"Byzantine" Federal Regulations Slowing North Dakota's Efforts To Fix Flaring
As oil production has boomed in North Dakota so has gas production. Gas in this state is a byproduct of oil development. Unfortunately, because the infrastructure to transport and process the gas hasn’t kept up with gas production, that’s lead to a lot of flaring, or the burn off of excess gas.
North Dakota’s Republican leadership has been working on fixing the flaring problem, and they seem to be on the right track. Last month flaring numbers hit a two-year low in the state, and the trend seems to be a downward one.
But their progress on addressing flaring is being slowed by forces beyond their control. Namely, byzantine federal regulations that make building pipelines and gas processing capacity a nightmare. Things are so bad, it appears as though state officials may fall short of hitting goals for reduced flaring:
Energy companies have been preparing since June for the deadline requiring them to capture 74 percent of natural gas extracted alongside crude oil from thousands of wells. The standards get tougher in January.

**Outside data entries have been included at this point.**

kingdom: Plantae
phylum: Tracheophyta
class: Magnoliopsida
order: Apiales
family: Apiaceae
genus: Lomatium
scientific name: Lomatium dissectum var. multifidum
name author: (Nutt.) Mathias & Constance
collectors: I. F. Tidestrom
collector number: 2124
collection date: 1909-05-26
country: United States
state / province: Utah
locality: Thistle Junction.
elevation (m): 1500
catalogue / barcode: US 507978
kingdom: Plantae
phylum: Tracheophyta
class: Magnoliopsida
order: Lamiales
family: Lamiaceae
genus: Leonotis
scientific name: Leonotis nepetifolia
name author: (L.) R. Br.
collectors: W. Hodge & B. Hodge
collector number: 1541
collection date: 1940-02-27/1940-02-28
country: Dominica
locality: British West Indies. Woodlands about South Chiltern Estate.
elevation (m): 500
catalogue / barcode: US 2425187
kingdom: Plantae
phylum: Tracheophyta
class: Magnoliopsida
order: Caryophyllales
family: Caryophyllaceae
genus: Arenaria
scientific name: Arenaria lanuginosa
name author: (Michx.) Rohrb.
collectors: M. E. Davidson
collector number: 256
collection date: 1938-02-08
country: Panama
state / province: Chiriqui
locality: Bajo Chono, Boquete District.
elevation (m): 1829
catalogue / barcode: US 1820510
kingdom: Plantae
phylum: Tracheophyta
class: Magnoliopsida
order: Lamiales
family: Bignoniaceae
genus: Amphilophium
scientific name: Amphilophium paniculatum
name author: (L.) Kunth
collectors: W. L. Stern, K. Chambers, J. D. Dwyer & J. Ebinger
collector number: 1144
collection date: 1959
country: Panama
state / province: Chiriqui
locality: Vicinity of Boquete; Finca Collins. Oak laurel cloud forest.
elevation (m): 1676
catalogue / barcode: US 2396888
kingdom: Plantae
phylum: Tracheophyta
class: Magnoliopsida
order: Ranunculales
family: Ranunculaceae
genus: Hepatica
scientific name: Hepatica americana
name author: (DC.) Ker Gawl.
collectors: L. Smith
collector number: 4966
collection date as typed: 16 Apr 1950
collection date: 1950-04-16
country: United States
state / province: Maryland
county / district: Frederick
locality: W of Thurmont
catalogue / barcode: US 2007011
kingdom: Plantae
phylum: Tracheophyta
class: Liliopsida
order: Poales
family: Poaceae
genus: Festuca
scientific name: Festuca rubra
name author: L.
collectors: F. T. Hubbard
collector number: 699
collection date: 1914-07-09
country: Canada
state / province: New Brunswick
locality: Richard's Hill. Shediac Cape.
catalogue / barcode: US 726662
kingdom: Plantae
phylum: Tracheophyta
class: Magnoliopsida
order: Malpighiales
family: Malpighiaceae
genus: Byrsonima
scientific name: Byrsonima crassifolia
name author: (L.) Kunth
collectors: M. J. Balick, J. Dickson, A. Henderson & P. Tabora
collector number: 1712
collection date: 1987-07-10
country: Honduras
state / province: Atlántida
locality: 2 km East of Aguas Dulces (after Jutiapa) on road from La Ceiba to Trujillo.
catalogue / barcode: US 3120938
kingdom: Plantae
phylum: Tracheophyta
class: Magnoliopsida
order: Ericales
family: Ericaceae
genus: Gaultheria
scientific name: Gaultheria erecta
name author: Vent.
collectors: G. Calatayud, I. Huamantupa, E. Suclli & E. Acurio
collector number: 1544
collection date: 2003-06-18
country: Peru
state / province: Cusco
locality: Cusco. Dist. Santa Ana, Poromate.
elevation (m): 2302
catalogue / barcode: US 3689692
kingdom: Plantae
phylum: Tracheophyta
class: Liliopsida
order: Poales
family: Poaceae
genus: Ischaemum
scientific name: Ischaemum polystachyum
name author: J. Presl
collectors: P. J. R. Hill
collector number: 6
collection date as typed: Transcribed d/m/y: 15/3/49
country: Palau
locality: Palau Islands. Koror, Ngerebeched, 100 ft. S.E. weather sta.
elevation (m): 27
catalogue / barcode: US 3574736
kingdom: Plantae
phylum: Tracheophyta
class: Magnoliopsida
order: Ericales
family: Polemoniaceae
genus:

But the energy industry and state officials say they are bound to fall short of the goal through 2015, flaring gas in excess of targets and consequently having to trim oil production to comply with penalties built into the new standards..
The main reason, according to Reuters interviews and reviews of regulations, is simple: a Byzantine web of state and federal agencies who must sign off on new pipelines.
Too few pipelines and a lack of plant capacity to prepare gas for transport means North Dakota flares enough natural gas in one month to heat more than 160,000 homes for a year.
This is reminiscent of the quandary in Minnesota, where Democrat Governor Mark Dayton has demanded that North Dakota address oil-by-rail safety even as that state’s Public Utilities Commission sandbags the Sandpiper pipeline which would take nearly a quarter of North Dakota’s current daily oil production off fo the rails.
Environmentalists and other critics of fossil fuel energy cry foul over oil-by-rail “bomb trains” and the environmental impacts of flaring. But, in the name of environmentalism, the fixes for those problems are made almost impossible by bureaucratic red tape.
One almost gets the idea that some people don’t want us to develop fossil fuels at all.